Exact factorization of $a^m+b^m$ and $a^m-b^m$

Question

Let $a,b$ be two indeterminates. I read here that $a^m + b^m$ is divisible by $(a+b)$ if $m$ is odd and $a^m - b^m$ is divisible by $(a+b)$ if $m$ is even. I am interested in an exact expression $f(a,b)$ such that $a^m + b^m=(a+b)f(a,b)$ if $m$ is odd and the same for the case of even exponents. Can someone provide such a $f(a,b)$ for both cases? I would be very thankful.

Answer 1

If $m$ is odd, one has $a^m+b^m = (a+b)(a^{m-1}-a^{m-2}b+\dots-ab^{m-2}+b^{m-1})$, where in the last factor, the powers of $a$ and $b$ add to $m-1$ in every term.

If $m$ is even, $m=2l$ for an integer $l$. We get $a^m-b^m=a^{2l}-b^{2l}=(a^l)^2-(b^l)^2=(a^l+b^l)(a^l-b^l)$. If $l$ is even, one can keep repeating this trick on the second factor until one gets the factor $(a^k+b^k)(a^k-b^k)$ where $k$ is odd (since one always gets an odd number after dividing by 2 for a finite amount of times).
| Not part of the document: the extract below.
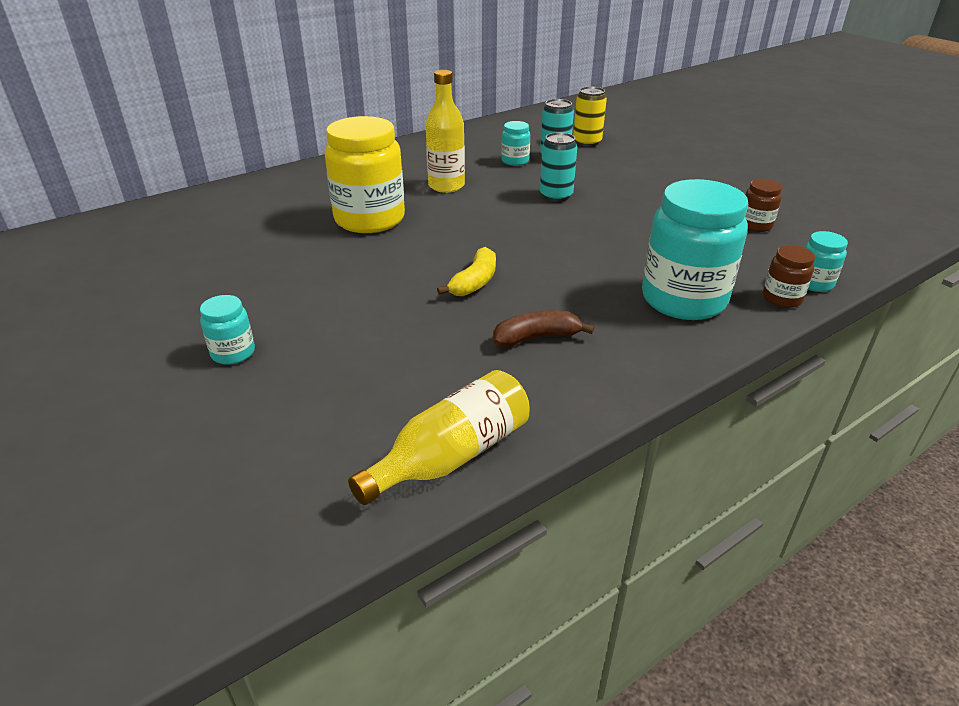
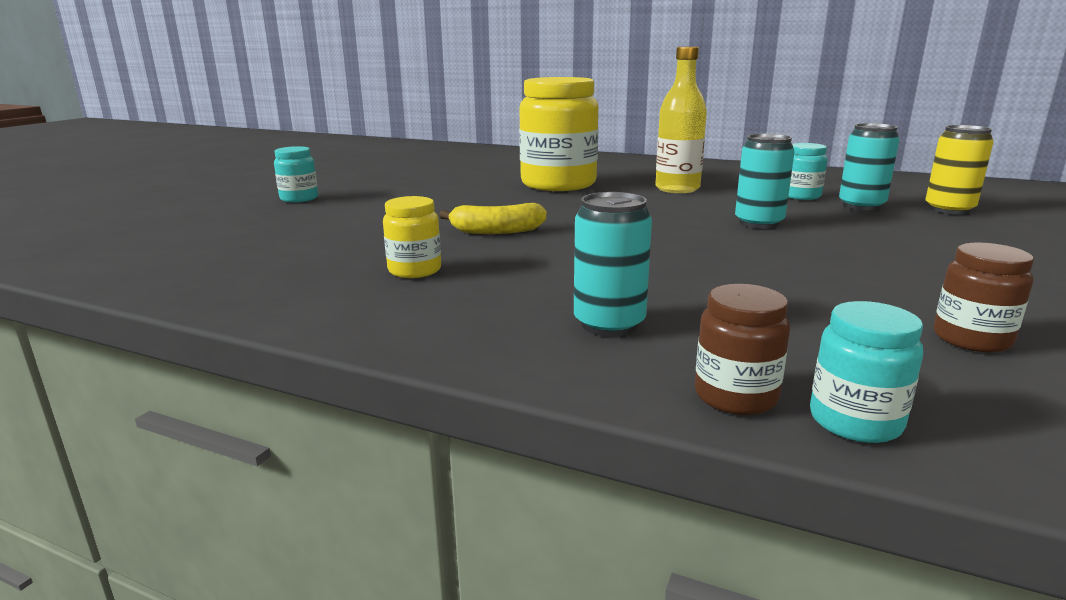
camera: 60 degrees right, 15 degrees down
yellow bottle [348,370,529,505] -> none
brown banana [493,310,594,347] -> yellow jar [383,196,441,278]
turquoise jar [642,179,748,320] -> turquoise can [574,192,652,336]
Then one can use the first argument.

Edit: It is hard to explicitely write down the second factorization for arbitrary even $m$, since one does not know how many times one can divide $m$ by 2 before getting an odd number, but given an explicit $m$, it should be clear how you should find the factorization.

Answer 2

You can perform long division (eg divide $x^m + 1$ for $m$ odd and $x^m - 1$ for $m$ even by $x + 1$, where $x = a/b$) to get $a^m + b^m = (a + b)(a^{m - 1} - a^{m-2} b + \dots + b^{m-1})$ when $m$ is odd and $a^m - b^m = (a + b)(a^{m - 1} - a^{m-2} b + \dots - b^{m - 1})$ when $m$ is even. Once you have the formulas it's even easier to check by multiplying out.